*TRY IT*
Reproduce the lines below with "gap" substituted for every occurrence of "difference", leaving everything else unchanged. Omit the pictures from your answer.

*GIVEN DATA*
== == ==

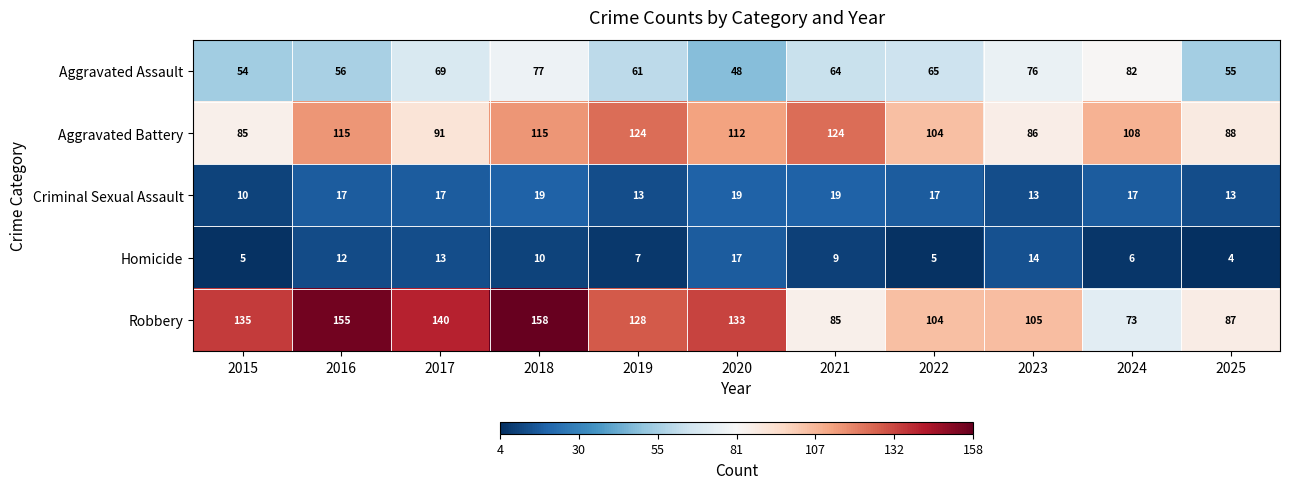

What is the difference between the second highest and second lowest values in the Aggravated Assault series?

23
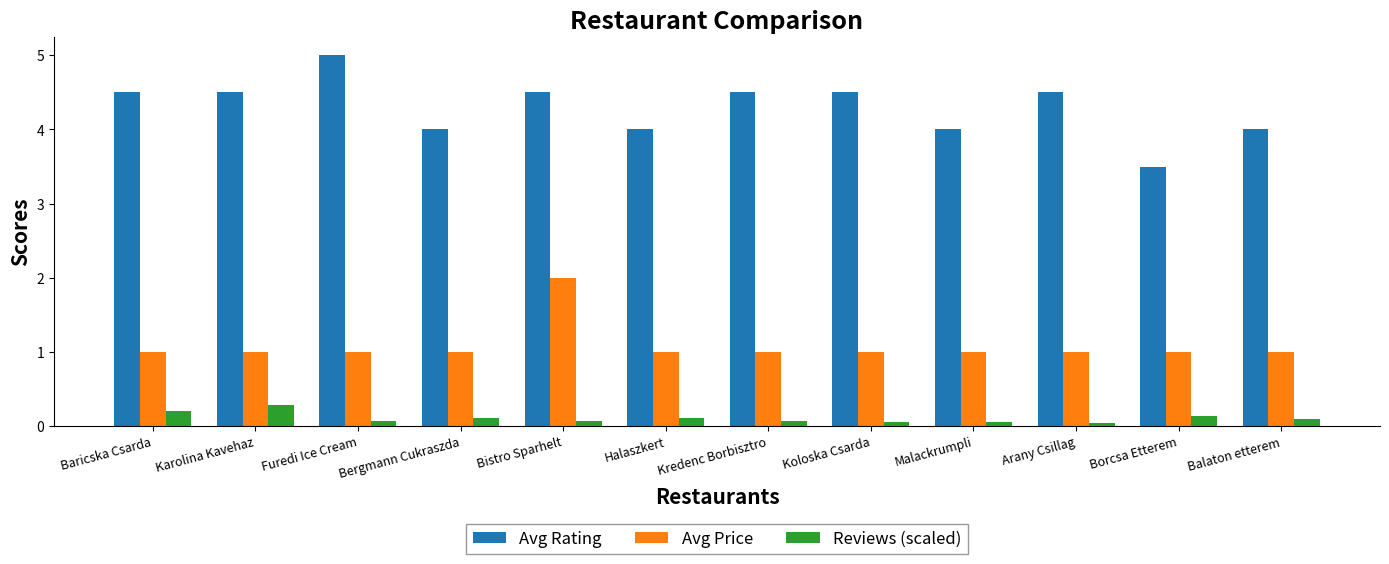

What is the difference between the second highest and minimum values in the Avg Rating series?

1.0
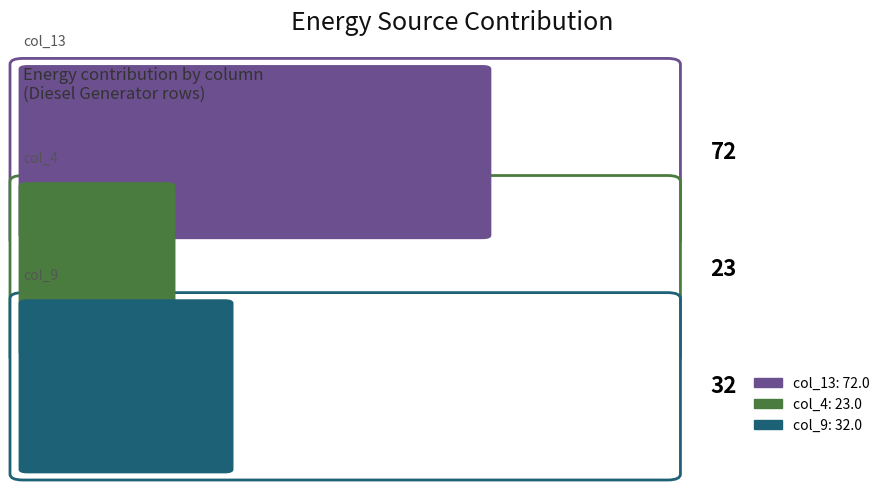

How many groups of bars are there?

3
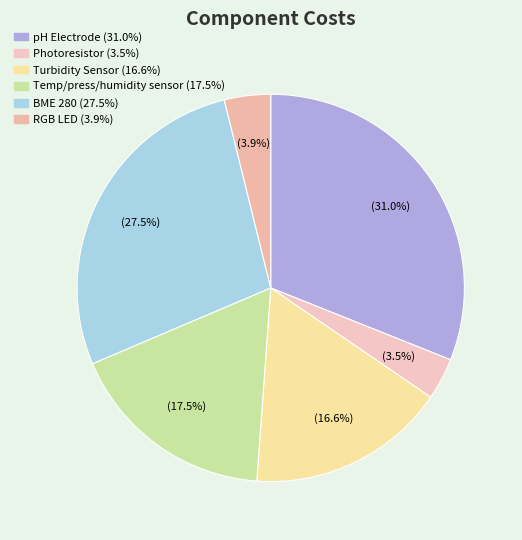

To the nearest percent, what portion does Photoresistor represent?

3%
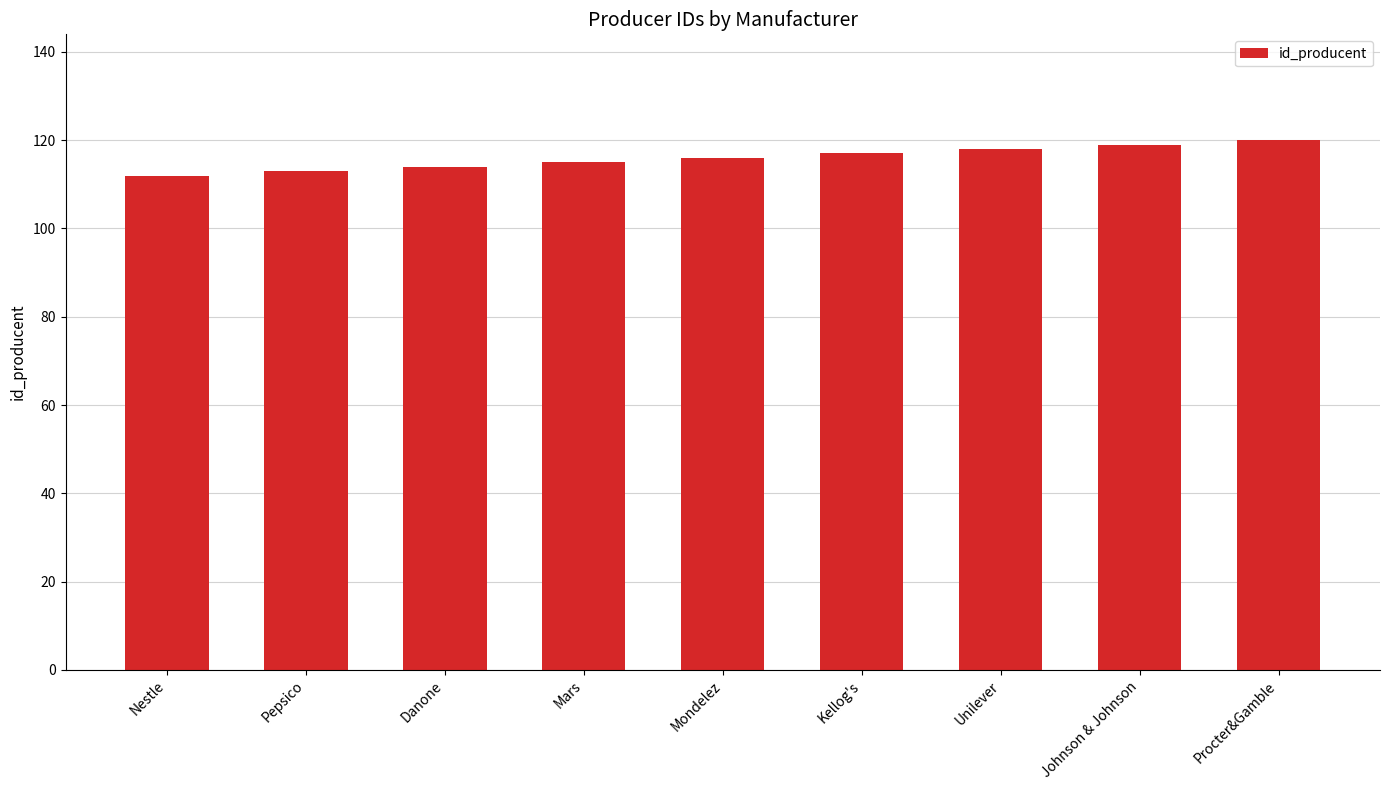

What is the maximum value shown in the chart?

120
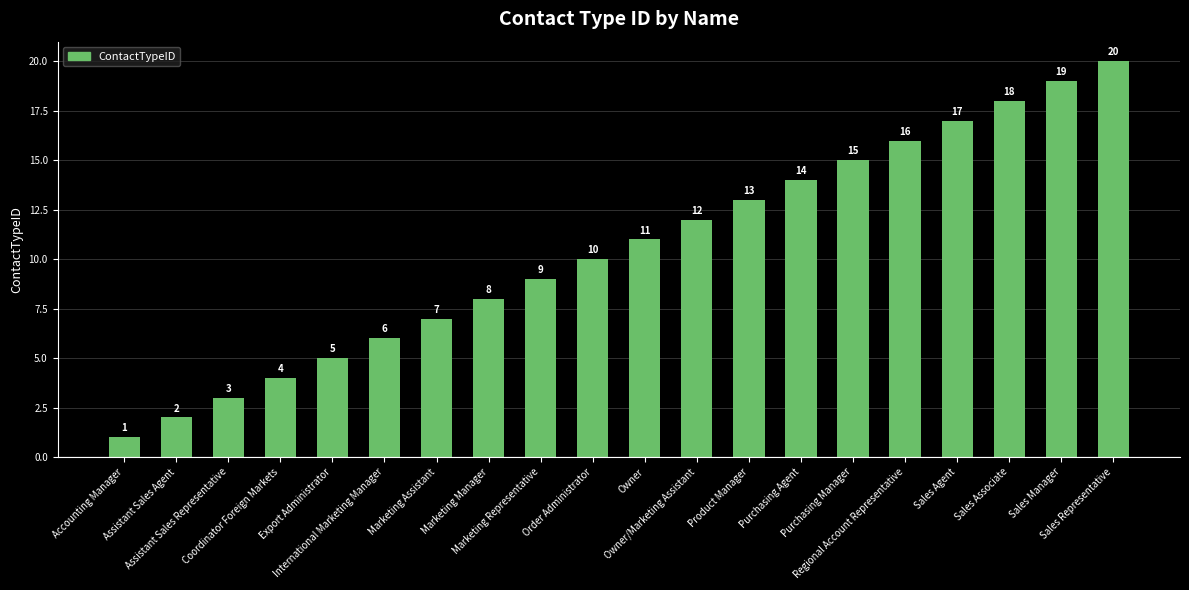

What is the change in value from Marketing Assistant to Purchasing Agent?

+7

== == ==

*RESPONSE AREA*
What is the gap between the second highest and second lowest values in the Aggravated Assault series?

23

What is the gap between the second highest and minimum values in the Avg Rating series?

1.0

How many groups of bars are there?

3

To the nearest percent, what portion does Photoresistor represent?

3%

What is the maximum value shown in the chart?

120

What is the change in value from Marketing Assistant to Purchasing Agent?

+7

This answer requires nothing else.